En la barca (Marcos 4,35-41)
Hay un método de oración conocido como oración imaginativa. Consiste en visualizarnos dentro de una determinada escena de la Biblia y atender allí a nuestros sentimientos, a nuestros sentidos de la vista, el olfato y el oído. Imaginando el incidente en todos sus facetas, simplemente dejando que nos hablara.
No hay muchas escenas evangélicas más dramáticas que la de Jesús y los apóstoles perdidos en un mar azotado por la tormenta. Marcos lo retrata con viveza, todos mojados y azotados por el viento, el esquife balanceándose como un corcho sobre aquellas olas, el agua rompiendo sobre la proa.

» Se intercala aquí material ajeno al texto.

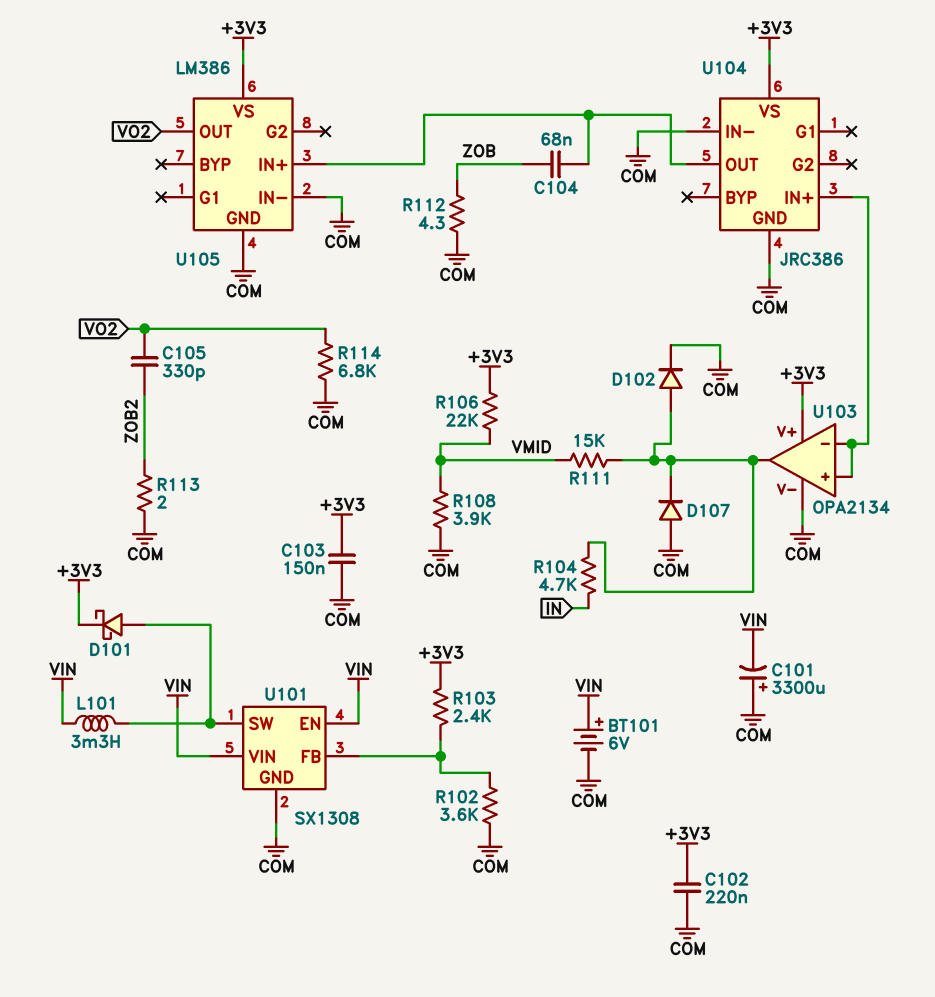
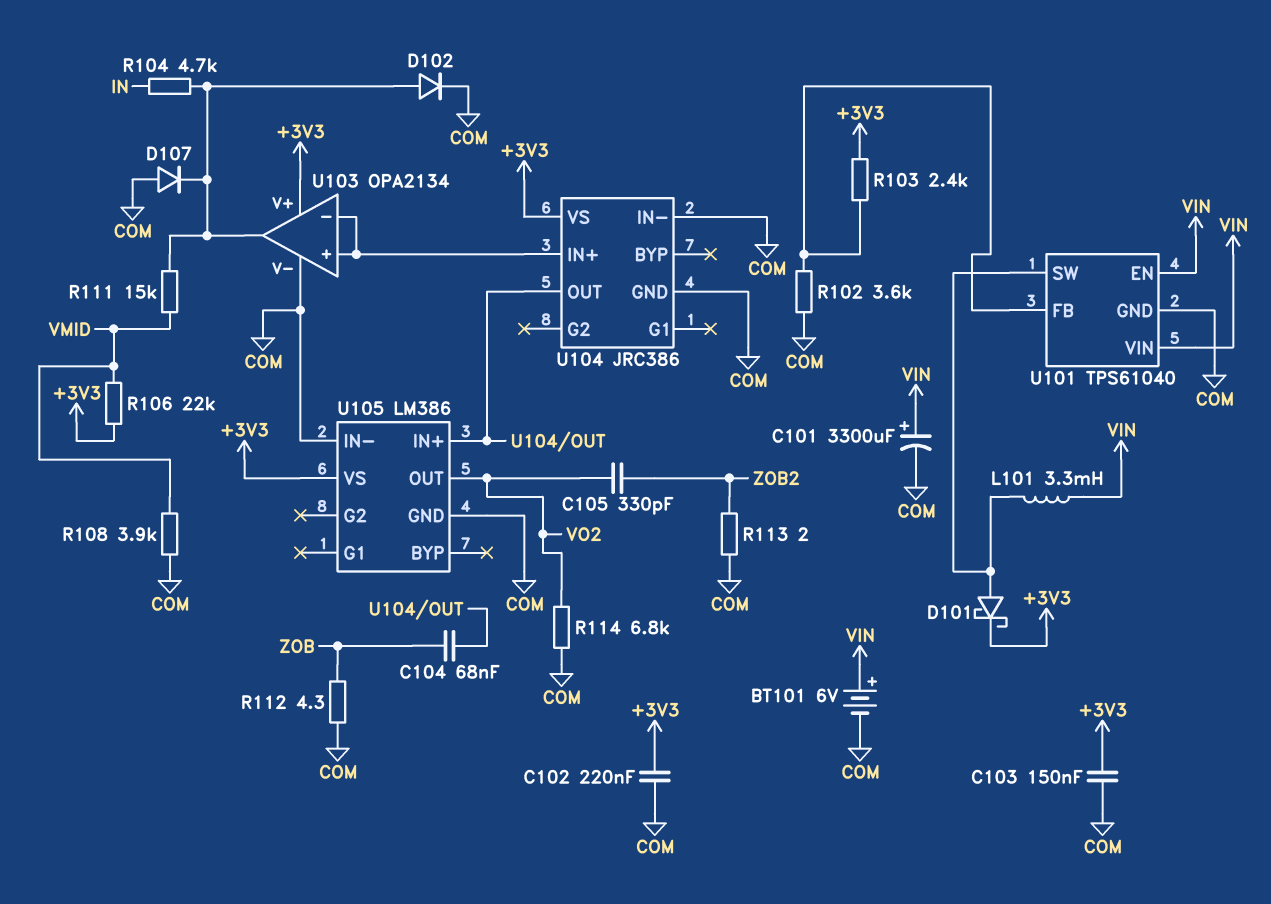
C101: 3300uF (plus COM, minus VIN) -> 3300uF (plus VIN, minus COM)
U101: SX1308 -> TPS61040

Los apóstoles están cada vez más asustados e impotentes. No sólo están decepcionados con Jesús, sino que están enfadados con él no sólo porque fue su idea cruzar este mar, sino más bien porque está exasperantemente dormido en la parte trasera de la barca.
La oración de la imaginación haría que aplicáramos este escenario a algún momento de crisis en nuestras propias vidas y que nos uniéramos a los doce en esa barca inundada. ¿Qué se siente al implorar a este Jesús dormido que parece no poder despertar? Además del susto, ¿qué otras cosas podríamos sentir?
Una es la ira: «Aquí estoy, un creyente en Dios y en el amor de Dios por mí, un seguidor de Jesús, el buen y bondadoso Pastor. No importa lo fuerte que grite en la oración, no hay respuesta, sólo silencio adormecido».
Lo que nos lleva a preguntarnos si está bien enfadarse con Dios. Aunque hay numerosas respuestas (entre ellas, «¡Dios puede soportarlo!»), una que ha tranquilizado a los fieles todo el tiempo es la conciencia de la buena compañía. Escucha algunos de estos arrebatos del libro de los Salmos.
«¿Por qué, Señor, te mantienes alejado? ¿Por qué te escondes en los momentos de angustia?» (Sal 10)
«Toda la noche, Señor, inundo de llanto mi lecho y empapo de lágrimas mi lecho. Mi alma está en profunda angustia. ¿Hasta cuándo, Señor? ¿Hasta cuándo?» (Sal 6)
Estos lamentos constituyen un tercio de todos los salmos y fueron incluidos a propósito como auténticas formas de oración. Ciertamente, resuenan con los gritos de rabia a nuestro supuesto Salvador dormido en el fondo de la barca. Saliendo directamente del corazón, se sincronizan con esos momentos difíciles que forman parte de la experiencia de casi todo el mundo, incluidos los santos. La decepción con Dios encaja con la fe genuina.
Pero luego hay una segunda fase. Los apóstoles siguen sacudiendo a Jesús con rabia, pero lo hacen por una confianza más profunda en que él se preocupa y tiene el poder de ayudarles. Ciertamente se ajusta a esos momentos de la vida en los que, aunque nos sentimos solos y abandonados, seguimos confiando, seguimos esperando en algo que no podemos ver pero que creemos que está realmente ahí.
Una imagen sorprendente de la Carta a los Hebreos capta el espíritu de esta perseverancia. Se trata de un ancla que lanzamos, no a las profundidades, sino hacia el futuro. El autor nos imagina agarrados a una cuerda, que es nuestra fe, y en el extremo de la cuerda hay un ancla. Lo que debemos hacer, nos aconseja, es balancear esa ancla hacia adelante, lanzándola a través de un velo delante de nosotros para que se agarre a algo sólido aunque invisible al otro lado. (Heb 6,19)
Con esa sensación de solidez de lo que está por venir, de lo que Pablo llama la «sustancia de las cosas que aún se esperan», nos aferramos a esa cuerda: nuestra esperanza. Seguimos confiando en que este Señor, que parece no responder, está ahí fuera, más allá del velo, y siempre nos está anclando con seguridad.
La oración imaginativa: un método probado por el tiempo para acercar las Escrituras a nuestras vidas, y una manera fructífera de tejer nuestras vidas en la sanación que viene a través de la Palabra de Dios. El propio san Vicente de Paúl la recomienda. En este pasaje sobre la tormenta, nos hace sentir la amenaza, oler el miedo, registrar la impaciencia, y aferrarnos al cabo que está anclado en el corazón del Señor de toda la vida.